I accept that best practice in franchising is for franchisors and franchisees to put the franchise agreement in the “bottom drawer” and let the franchisor/franchisee relationship drive the franchise. I also accept that most franchisors are entirely fair and would bend over backwards to help franchisees who are struggling.
Resistance to change
Unfortunately, it’s the very few “bad apples” among franchisors who give the industry a bad name, but it’s not just the “bad apples” which have driven more and more franchisees to form associations to try to protect themselves and more and more government bodies to propose legislation aimed at levelling the playing field.
It’s a resistance to change by the franchise industry as a whole.

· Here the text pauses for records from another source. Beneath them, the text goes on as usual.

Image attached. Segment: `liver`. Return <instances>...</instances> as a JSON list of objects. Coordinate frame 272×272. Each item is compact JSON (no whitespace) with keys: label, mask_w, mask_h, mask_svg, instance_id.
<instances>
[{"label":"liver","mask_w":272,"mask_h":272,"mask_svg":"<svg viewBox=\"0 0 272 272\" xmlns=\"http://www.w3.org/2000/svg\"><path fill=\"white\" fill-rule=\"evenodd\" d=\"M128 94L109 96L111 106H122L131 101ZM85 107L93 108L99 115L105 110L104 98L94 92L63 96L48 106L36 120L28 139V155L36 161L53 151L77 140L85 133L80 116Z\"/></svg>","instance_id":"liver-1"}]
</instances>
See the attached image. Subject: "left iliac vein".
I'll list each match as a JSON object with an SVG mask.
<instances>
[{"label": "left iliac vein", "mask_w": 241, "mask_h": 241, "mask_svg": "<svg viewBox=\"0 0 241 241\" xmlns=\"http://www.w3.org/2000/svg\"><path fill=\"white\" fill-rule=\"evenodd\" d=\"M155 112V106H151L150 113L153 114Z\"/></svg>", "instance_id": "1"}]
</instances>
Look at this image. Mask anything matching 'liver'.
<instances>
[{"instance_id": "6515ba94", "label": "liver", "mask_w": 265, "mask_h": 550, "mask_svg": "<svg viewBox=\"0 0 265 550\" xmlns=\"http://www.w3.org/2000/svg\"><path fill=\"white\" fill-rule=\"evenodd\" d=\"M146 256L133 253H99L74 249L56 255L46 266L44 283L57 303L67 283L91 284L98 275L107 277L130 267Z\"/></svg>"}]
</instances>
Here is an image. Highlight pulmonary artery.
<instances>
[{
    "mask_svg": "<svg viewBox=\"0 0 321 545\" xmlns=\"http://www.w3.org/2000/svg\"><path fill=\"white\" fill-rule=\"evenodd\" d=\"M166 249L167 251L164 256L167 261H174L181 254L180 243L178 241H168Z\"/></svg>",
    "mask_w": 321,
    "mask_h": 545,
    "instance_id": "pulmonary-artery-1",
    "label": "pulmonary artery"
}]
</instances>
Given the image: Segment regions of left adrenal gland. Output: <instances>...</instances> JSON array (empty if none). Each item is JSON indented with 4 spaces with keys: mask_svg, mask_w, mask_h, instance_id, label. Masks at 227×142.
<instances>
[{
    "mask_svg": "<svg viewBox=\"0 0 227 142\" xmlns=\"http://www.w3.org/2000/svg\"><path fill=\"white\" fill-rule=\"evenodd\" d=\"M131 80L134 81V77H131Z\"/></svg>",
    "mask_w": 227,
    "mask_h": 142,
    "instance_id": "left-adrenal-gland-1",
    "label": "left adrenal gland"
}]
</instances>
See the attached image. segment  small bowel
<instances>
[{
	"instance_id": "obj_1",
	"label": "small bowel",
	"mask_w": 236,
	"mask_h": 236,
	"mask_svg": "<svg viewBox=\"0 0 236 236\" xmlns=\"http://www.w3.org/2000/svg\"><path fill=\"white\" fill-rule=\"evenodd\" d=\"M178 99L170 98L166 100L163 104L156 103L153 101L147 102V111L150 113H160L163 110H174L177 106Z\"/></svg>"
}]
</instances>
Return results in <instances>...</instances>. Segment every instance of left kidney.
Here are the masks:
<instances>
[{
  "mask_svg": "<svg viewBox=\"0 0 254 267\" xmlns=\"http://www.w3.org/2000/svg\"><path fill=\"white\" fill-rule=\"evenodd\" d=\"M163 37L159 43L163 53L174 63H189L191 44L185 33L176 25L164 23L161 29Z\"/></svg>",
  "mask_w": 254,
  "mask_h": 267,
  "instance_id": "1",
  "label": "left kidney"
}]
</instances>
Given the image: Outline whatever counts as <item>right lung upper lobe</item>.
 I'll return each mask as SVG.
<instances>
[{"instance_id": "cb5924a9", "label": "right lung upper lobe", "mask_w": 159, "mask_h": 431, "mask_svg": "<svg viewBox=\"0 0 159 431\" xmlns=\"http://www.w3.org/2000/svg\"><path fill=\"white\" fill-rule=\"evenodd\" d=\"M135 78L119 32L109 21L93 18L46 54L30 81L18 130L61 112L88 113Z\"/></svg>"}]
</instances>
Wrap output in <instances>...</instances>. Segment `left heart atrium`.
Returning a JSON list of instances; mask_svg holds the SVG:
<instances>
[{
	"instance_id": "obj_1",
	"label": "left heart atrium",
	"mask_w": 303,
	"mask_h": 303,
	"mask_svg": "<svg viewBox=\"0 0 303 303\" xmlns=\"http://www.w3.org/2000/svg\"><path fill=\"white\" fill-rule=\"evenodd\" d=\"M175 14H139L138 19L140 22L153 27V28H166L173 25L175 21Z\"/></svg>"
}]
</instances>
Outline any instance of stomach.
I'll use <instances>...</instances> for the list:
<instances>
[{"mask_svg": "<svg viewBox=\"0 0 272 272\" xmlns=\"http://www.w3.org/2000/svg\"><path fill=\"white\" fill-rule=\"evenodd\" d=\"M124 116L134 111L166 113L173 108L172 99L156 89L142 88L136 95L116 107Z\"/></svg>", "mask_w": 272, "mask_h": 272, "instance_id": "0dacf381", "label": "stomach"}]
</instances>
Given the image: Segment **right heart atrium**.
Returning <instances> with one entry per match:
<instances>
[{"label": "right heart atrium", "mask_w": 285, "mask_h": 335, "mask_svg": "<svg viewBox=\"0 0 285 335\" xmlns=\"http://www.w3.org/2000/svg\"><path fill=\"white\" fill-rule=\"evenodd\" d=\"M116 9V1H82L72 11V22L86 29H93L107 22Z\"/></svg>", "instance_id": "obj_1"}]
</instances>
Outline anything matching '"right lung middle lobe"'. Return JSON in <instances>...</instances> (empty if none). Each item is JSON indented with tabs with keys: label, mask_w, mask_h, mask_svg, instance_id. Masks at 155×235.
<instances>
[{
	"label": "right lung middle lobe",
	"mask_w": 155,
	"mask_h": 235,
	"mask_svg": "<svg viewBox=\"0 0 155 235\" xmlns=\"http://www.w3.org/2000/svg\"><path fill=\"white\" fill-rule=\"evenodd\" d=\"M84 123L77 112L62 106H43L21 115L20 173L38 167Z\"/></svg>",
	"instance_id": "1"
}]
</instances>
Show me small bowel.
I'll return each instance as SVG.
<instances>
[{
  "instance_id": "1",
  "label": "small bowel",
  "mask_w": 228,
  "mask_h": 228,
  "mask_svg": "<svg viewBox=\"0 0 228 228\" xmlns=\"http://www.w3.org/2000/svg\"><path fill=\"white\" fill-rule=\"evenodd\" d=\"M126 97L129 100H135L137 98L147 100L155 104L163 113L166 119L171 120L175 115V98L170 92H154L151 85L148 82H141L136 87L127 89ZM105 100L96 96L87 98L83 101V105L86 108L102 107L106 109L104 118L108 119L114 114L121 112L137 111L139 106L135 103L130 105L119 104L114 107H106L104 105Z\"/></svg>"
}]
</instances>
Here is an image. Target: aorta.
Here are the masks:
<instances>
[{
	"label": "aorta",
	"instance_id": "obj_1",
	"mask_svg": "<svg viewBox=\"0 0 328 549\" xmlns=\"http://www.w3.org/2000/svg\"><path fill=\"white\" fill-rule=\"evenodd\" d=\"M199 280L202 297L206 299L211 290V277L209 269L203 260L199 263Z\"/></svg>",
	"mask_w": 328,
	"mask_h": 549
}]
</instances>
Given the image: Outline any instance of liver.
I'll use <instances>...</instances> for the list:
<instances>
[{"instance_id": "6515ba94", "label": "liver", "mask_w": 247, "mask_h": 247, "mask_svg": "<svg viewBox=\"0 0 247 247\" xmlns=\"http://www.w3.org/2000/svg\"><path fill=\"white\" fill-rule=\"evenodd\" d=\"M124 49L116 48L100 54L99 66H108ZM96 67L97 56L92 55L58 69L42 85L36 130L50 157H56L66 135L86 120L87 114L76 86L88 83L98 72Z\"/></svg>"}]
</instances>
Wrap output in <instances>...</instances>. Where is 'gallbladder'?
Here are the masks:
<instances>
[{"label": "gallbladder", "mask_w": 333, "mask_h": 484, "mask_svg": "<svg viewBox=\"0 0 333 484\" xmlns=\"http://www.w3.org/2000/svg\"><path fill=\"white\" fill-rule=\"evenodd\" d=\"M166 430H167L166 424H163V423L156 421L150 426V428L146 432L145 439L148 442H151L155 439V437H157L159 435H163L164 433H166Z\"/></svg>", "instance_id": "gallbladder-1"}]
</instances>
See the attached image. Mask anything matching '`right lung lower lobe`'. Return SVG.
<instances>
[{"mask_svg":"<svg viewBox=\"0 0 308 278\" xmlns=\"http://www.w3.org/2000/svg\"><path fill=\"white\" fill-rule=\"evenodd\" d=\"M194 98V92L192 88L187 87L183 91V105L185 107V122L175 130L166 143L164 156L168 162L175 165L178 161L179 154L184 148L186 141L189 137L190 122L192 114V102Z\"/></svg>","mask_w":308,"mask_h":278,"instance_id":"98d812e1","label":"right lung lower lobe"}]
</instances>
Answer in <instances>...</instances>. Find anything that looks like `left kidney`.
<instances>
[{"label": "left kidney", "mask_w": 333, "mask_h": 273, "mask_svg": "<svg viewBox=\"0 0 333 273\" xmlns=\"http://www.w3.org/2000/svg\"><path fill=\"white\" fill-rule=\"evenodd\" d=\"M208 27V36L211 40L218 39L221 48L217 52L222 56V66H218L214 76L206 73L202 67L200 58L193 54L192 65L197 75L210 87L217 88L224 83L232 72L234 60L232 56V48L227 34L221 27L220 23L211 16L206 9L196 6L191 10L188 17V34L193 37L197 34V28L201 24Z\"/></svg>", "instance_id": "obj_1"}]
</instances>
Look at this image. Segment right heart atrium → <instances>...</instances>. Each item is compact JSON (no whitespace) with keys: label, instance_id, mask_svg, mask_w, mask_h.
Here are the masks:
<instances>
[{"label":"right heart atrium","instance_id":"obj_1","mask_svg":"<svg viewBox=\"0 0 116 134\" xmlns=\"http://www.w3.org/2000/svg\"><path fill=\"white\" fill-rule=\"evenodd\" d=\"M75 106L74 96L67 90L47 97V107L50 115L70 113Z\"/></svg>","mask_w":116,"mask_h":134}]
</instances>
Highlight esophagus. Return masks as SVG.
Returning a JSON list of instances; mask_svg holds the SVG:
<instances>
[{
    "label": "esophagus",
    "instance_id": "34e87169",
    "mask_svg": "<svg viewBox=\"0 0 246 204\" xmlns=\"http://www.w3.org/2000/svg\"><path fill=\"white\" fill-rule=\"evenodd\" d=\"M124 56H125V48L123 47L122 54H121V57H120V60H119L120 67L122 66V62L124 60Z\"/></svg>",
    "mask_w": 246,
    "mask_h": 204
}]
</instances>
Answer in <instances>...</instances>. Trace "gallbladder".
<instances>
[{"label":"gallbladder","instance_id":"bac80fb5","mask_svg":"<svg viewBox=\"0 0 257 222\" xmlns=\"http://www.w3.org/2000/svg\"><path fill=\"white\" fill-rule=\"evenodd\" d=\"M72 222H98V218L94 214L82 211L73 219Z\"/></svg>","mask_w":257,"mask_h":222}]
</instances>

Sending shockwaves through the franchising industry
Take the recent case in the United States of the decision by the National Labour Relations Board (NLRB) to declare McDonald’s a joint employer in a number of unfair labour practice cases filed by employees who work at restaurants owned by franchisees.
This decision “has sent shockwaves throughout the franchise industry and for good reason”, according to David Sherwyn, a Professor of Law at Cornell University.
The NLRB decision appears to go against more than half a century of legal precedent in which franchisors cannot and will not be liable for the actions of their franchisees. But the decision implies that McDonald’s exerts such significant control over their franchisees’ actions that the franchisees’ independence as business owners is questionable and therefore McDonald’s can effectively be seen as a joint employer.
Moving the "control line"
Obviously McDonald’s is fighting this decision tooth and claw, but Professor Sherwyn points out that it may do them no good because the “control line” – the line at which the franchisor has traditionally been seen to be exerting too much control over franchisees for them to be seen as independent business owners – may not have actually been crossed. It may be that the NLRB is trying to move the line.
Is that surprising from a body influenced by a government which has been struggling to introduce better working conditions for workers? I wouldn’t have thought so.
But Professor Sherwyn believes that if the NLRB moves the line and the courts follow, the lot of the workers won’t change much. Franchisors will simply move their control back just enough to avoid being classed as joint employers. With the franchisors out of the way, will franchisees now be free – and willing – to improve wages and working conditions? Not a bit, claims Sherwyn.
The more things change, the more they stay the same.
Article by Robin La Pere, No Ordinary Business and Franchise Consultants
Contact me at firstname.lastname@example.org.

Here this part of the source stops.